By Ana Gomez Salcido

The South County Economic Development Council (SCEDC) launched a survey to quantify the economic impact of the border closures due to protests at the San Ysidro Port of Entry.

The entry to Mexico through the San Ysidro Port of Entry has been closed for periods of several hours during a series of protests held almost every Sunday of this year at El Chaparral facilities on the Mexican side. The protests are against the rise of the price of gasoline in Mexico, which has increased up to 20 percent this year.

During the border closures, Caltrans has directed the traffic going south to the Otay Mesa Port of Entry, where the crossing is open to Mexico.
“I think people don’t understand that the protests at the border may have an economic impact for some of the business on the surrounding communities,” said Cindy Gompper-Graves, president and CEO of South County EDC. “We are trying to determine if there is a positive or negative economic impact on the business close to the border on both sides.”

The survey started a month ago, and it’s projected to continue throughout March.
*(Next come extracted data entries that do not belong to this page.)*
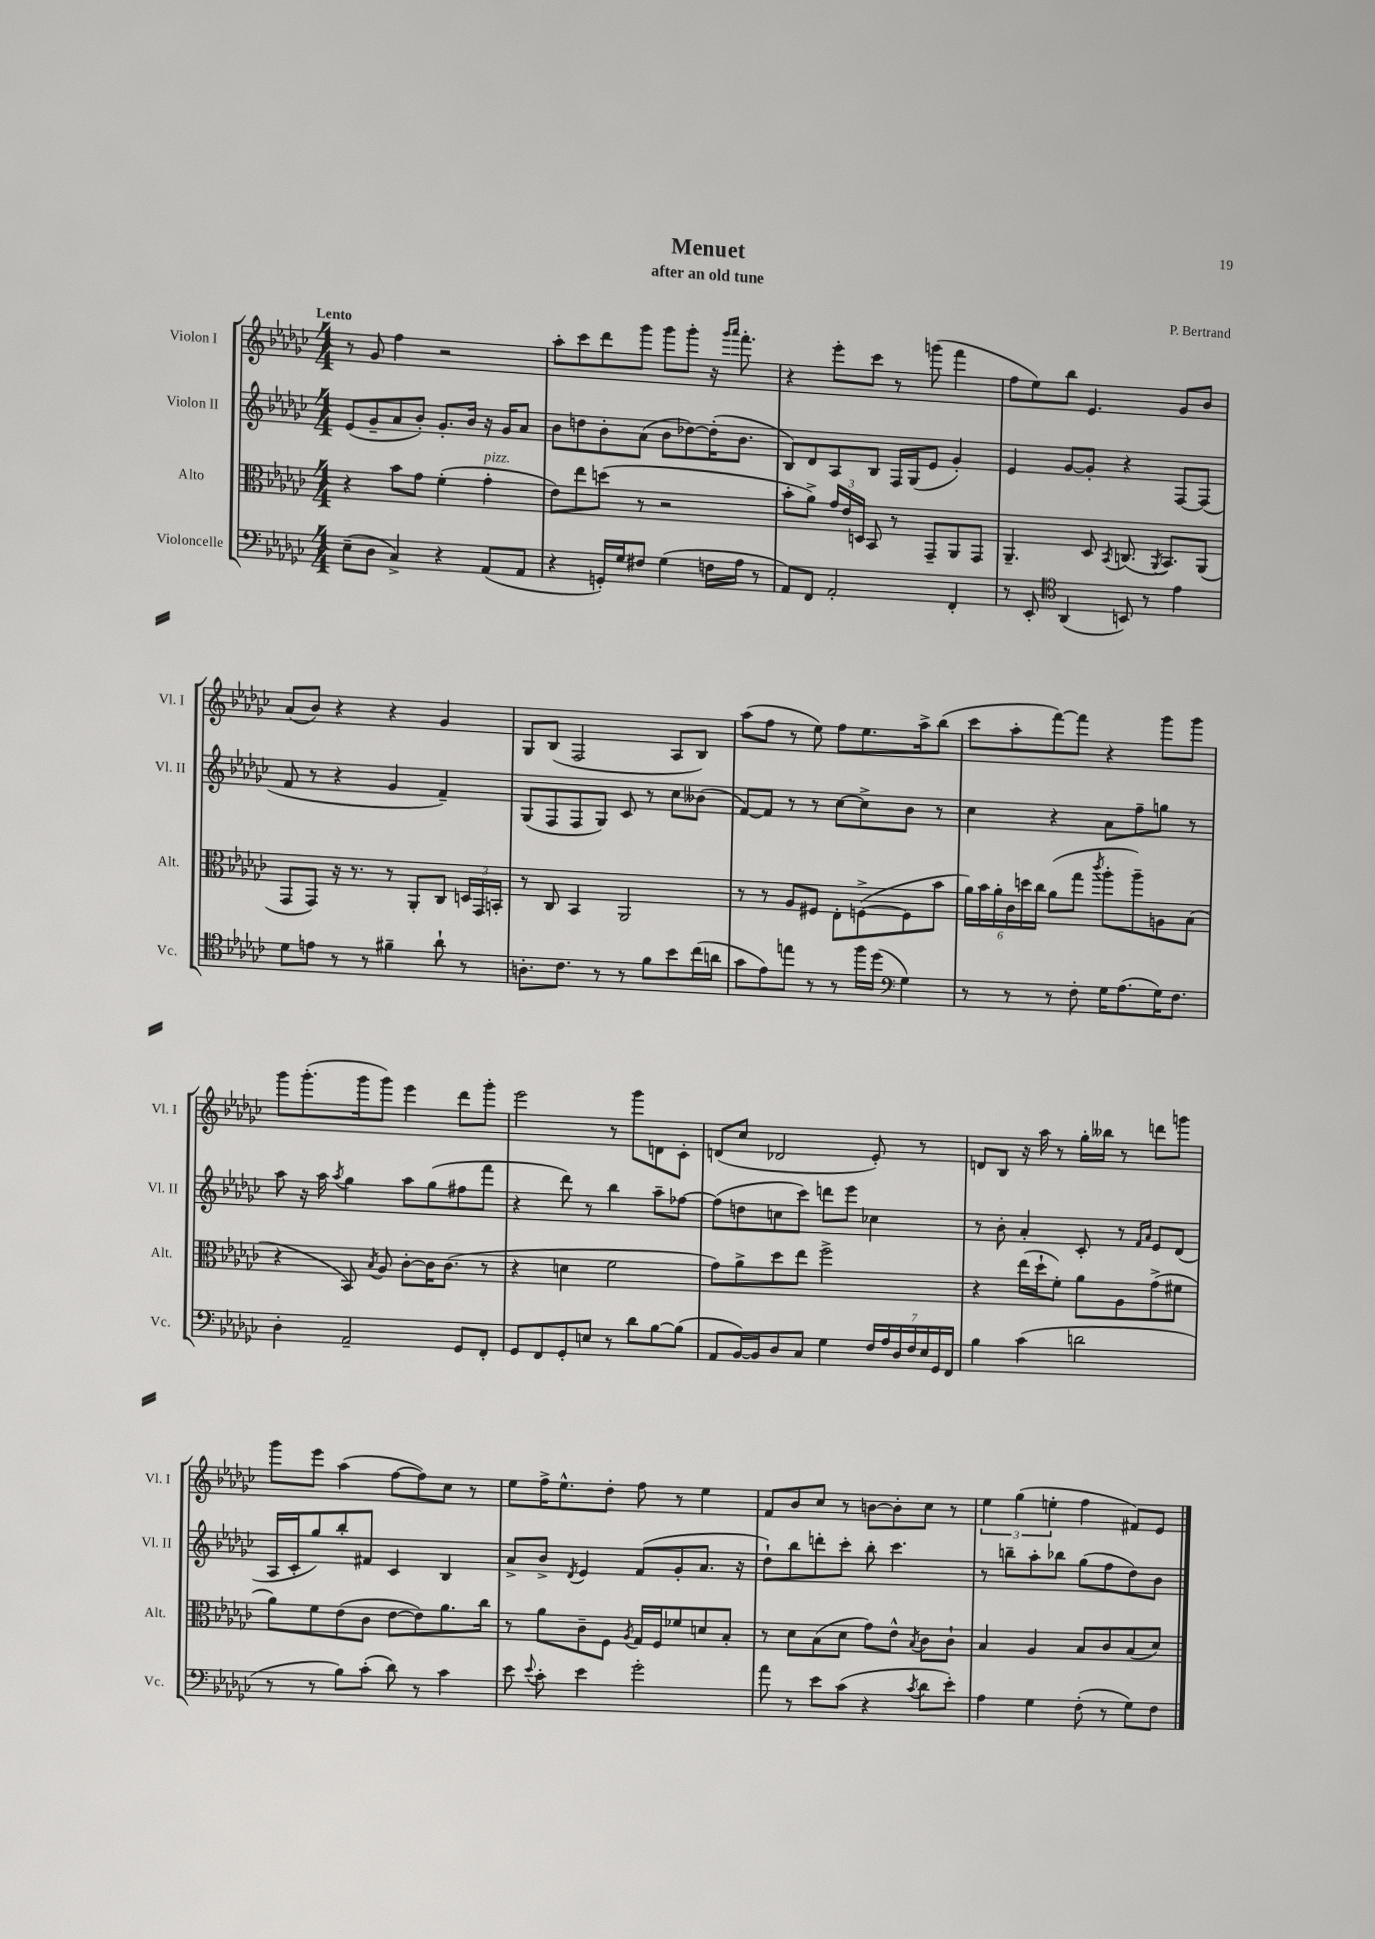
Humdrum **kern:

**kern	**kern	**kern	**kern
*part4	*part3	*part2	*part1
*staff4	*staff3	*staff2	*staff1
*I"Violoncelle	*I"Alto	*I"Violon II	*I"Violon I
*I'Vc.	*I'Alt.	*I'Vl. II	*I'Vl. I
*clefF4	*clefC3	*clefG2	*clefG2
*k[b-e-a-d-g-c-]	*k[b-e-a-d-g-c-]	*k[b-e-a-d-g-c-]	*k[b-e-a-d-g-c-]
*M4/4	*M4/4	*M4/4	*M4/4
=1	=1	=1	=1
!	!	!	!LO:TX:a:B:t=Lento
(8E-~\L	4r	(8e-/L	8r
8D-\J	.	8g-~/	8g-/
4C-^/)	8b-\L	8a-/	4ff\
.	8g-\J	8b-'/J)	.
4r	(4f'\	8.g-'/L	2r
.	.	16b-/Jk	.
!	!LO:TX:a:i:t=pizz.	!	!
(8AA-/L	4g-'\	16r	.
.	.	16g-/KL	.
8AA-/J	.	8a-/J	.
=2	=2	=2	=2
4r	8e-\L)	8b-\L	8aa-'\L
.	8ee-\	8ddn\	8ccc-\
16GGn'/LL)	(8ddn\J	8b-'\	8ddd-\
16G-/J	.	.	.
8F#X/J	8r	(8a-\J	8ggg-\J
(4G-\	2r	8b-\L	8ggg-\L
.	.	[8dd-X\)	8ggg-'\J
16Fn\LL	.	(16dd-'\K]	16r
.	.	.	16qqggg-/LL
.	.	.	16qqaaa-/JJ
16A-\JJ	.	8.b-\J	8.fff'\
8r	.	.	.
=3	=3	=3	=3
8AA-/L)	8b-'\L	8B-/L)	4r
8FF/J	8a-^\J)	8d-/	.
2AA-'/	24g-/LL	8A-/	8eee-'\L
.	24e-/	.	.
.	24Dn/JJ	.	.
.	8BB-/	8B-/J	8ccc-\J
.	8r	16F/LL	8r
.	.	(16G-/J	.
.	8GG-~/L	8e-/J	(8gggn\
4FF'/	8AA-/	4g-'/)	4fff\
.	8GG-/J	.	.
=4	=4	=4	=4
8r	4.AA-~/	4e-/	8ff\L
8EE-'/	.	.	8ee-\)
*clefC4	*	*	*
(4AA-/	.	[8g-/L	8bb-\J
.	8D-/	8g-'/J]	4.e-/
.	8qBB-/	.	.
8BBn/)	(8.Cn/	4r	.
8r	.	.	.
.	8qAA-/	.	.
.	8.BB-/L)	.	.
4e-\	.	[8F/L	8g-/L
.	(8AA-/J	(8F/J]	8b-/J
!!LO:LB:g=z
=5	=5	=5	=5
8d-\L	8GG-/L	8f/	(8a-/L
8en\J	8GG-/J)	8r	8b-/J)
8r	16r	4r	4r
.	8.r	.	.
8r	.	.	.
4f#X~\	8r	4g-/	4r
.	8AA-'/L	.	.
8a-`\	8C-/J	4f~/)	4g-/
8r	24Dn/LL	.	.
.	24GG-/	.	.
.	24BBn'/JJ	.	.
=6	=6	=6	=6
8.An'\L	8r	(8G-/L	8G-/L
.	8C-/	8F/	(8B-/J
8.c-\J	.	.	.
.	4BB-/	8F/	2F/
8r	.	8G-/J)	.
8r	2AA-/	8c-/	.
8f\L	.	8r	.
8b-\	.	8cc-\L	8A-/L
(16cc-\L	.	(8b--X\J	8B-/J)
16an\JJ	.	.	.
=7	=7	=7	=7
8g-\L	8r	[8f/L)	(8aa-\L
8e-\)	8r	8f/J]	8ff\J
8een\J	8A-/L	8r	8r
8r	8F#X/J	8r	8ee-\)
8r	8E-'\L	[8cc-\L	8ff\L
16ff\LL	([8Fn^\	8cc-^\]	8.ee-\
(16dd-\JJ	.	.	.
*clefF4	*	*	*
4G-\)	8F\]	8b-\J	.
.	.	.	16aa-^\k
.	8b-\J	8r	(8bb-\J
=8	=8	=8	=8
8r	24a-\LL)	4cc-\	8ccc-\L
.	24b-\	.	.
.	24a-'\	.	.
8r	24c-\	.	8aa-'\
.	24ddn\	.	.
.	24cc-\JJ	.	.
8r	(8a-\L	4r	[8fff\)
8F'\	8gg-\J	.	8fff\J]
.	8qccc-/	.	.
16G-\KL	8aa-'\L	8a-\L	4r
(8.A-\	.	.	.
.	8aa-~\)	8ff~\	.
16G-\K)	8An\	8ggn\J	8ggg-\L
8.F\J	.	.	.
.	(8B-\J	8r	8ggg-\J
!!LO:LB:g=z
=9	=9	=9	=9
4D-'\	4r	8aa-\	8ggg-\L
.	.	16r	(8.ggg-'\
.	.	16aa-\	.
.	.	8qaa-/	.
2AA-~/	8BB-/)	4gg-\	.
.	.	.	16ggg-\k
.	8qB-/	.	.
.	8A-/	.	8ggg-\J)
.	[8c-'\L	8aa-\L	4eee-\
.	16c-\K]	(8gg-\	.
.	(8.c-\J	.	.
8GG-/L	.	8ff#X\	8ddd-\L
8FF'/J	8r	8fff\J	8ggg-'\J
=10	=10	=10	=10
8GG-/L	4r	4r	2eee-\
8FF/	.	.	.
8GG-'/	4dn\	8ddd-\)	.
8En/J	.	8r	.
8r	2f\	4bb-\	8r
8d-\L	.	.	8ggg-\L
[8B-\	.	8aa-~\L	8dn\
(8B-\J]	.	[8ff-X\J	8c-'\J
=11	=11	=11	=11
8AA-/L	8g-\L)	(8ff-\L]	(8dn/L
[16BB-/L)	8a-^\	8ddn\	8cc-/J
16BB-/J]	.	.	.
8D-/	8dd-\	8ccn\	2d-X/
8C-/J	8ee-\J	8ccc-\J)	.
4G-\	2ff^\	8dddn\L	.
.	.	8eee-\J	.
28F/LL	.	4cc-X\	8e-'/)
28A-/	.	.	.
28D-/	.	.	.
28F/	.	.	.
.	.	.	8r
28E-/	.	.	.
28GG-/	.	.	.
28FF/JJ	.	.	.
=12	=12	=12	=12
4B-\	4r	8r	8dn/L
.	.	8b-'\	8B-/J
(4c-\	(16ee-\LL	4a-'/	16r
.	16dd-`\J	.	16aa-\
.	8f'\J)	.	8r
2dn\	8a-\L	8c-'/	16gg-'\LL
.	.	.	16bb--X\JJ
.	8A-\	8r	8r
.	.	16qqf/LL	.
.	.	16qqa-/JJ	.
.	(8g-^\	8e-/L	8dddn\L
.	8f#X\J	(8d-/J	8gggn\J
!!LO:LB:g=z
=13	=13	=13	=13
8r	8a-\L)	16A-/LL	8ggg-\L
.	.	16c-'/J	.
8r	8f\	8gg-/)	8eee-\J
8B-\L)	(8e-\	8bb-'/	(4aa-\
(8c-'\J	8c-\J	8f#X/J	.
8d-\)	[8e-\L	4c-/	[8ff\L
8r	8e-\])	.	8ff\])
4c-\	8.a-\	4B-/	8cc-\J
.	.	.	8r
.	16cc-\Jk	.	.
=14	=14	=14	=14
8e-\	8r	8a-^/L	8ee-\L
8qqe-/	.	.	.
8c-'\	8a-\L	8b-^/J	16ff^\K
.	.	.	8.ee-^^\
.	.	8qd-/	.
4e-\	8c-~\	4e-/	.
.	8F\J	.	8dd-'\J
.	8qA-/	.	.
2g-'\	16G-/LL	(8f/L	8ff\
.	16F/J	.	.
.	8f-X/	8g-'/	8r
.	8dn/	8.a-/J	4ee-\
.	8B-'/J	.	.
.	.	16r	.
=15	=15	=15	=15
8a-\	8r	8dd-`\L)	8f/L
8r	8d-\L	8bb-\	8b-/
8e-\L	(8B-\	8dddn'\	8cc-/J
(8c-\J	8d-\J	8ccc-'\J	8r
4r	8g-\L)	8bb-'\	[8bn\L
.	8e-^^\J	4.ccc-\	8b'\]
8qc-/	8qB-/	.	.
8d-\L	8c-\L	.	8cc-\J
8e-'\J)	8c-`\J	.	8r
=16	=16	=16	=16
4A-\	4B-/	8r	6ee-\
.	.	8bbn~\L	.
.	.	.	(6gg-\
4G-\	4A-/	8aa-'\	.
.	.	.	6een'\
.	.	8bb-X\J	.
(8F'\	8B-/L	(8gg-\L	4ff\
8r	8c-/	8ff\	.
8G-\L)	(8B-/	8dd-\)	8f#X/L)
8F\J	8d-/J)	8b-\J	8e-/J
==	==	==	==
*-	*-	*-	*-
Residents and business owners can participate. Members of South County EDC have visited local businesses to do the survey, and the survey can also be done through their website, http://www.southcountyedc.com/. The survey takes approximately three minutes to complete. So far, over 300 people have participated.
Gompper-Graves said they don’t have any results yet, but have seen a mix of responses. Some responses are positive while other answers are negative.

“Some businessmen have said the closures are positive because Tijuana visitors stay longer in San Diego, and go to have dinner while they wait for the border to open up,” Gompper-Graves said. “We have also seen responses about a negative economic impact.”
The final results of the economic impact of the border closures caused by protests will be available for the public on the first week of April.

“At this moment, is inappropriate for us to say that there has to be a change on the protests. We first need to know if there is a negative impact on the economy of the surrounding businesses,” Gompper-Graves added. “We are not saying the protests are wrong. We just want the people to understand that there are other ways to send a message, if the protests at the border are making a negative impact.”
This is not the first survey done by the SCEDC on the Tijuana-San Diego region. The SCEDC has done several surveys focused on the cross border issues.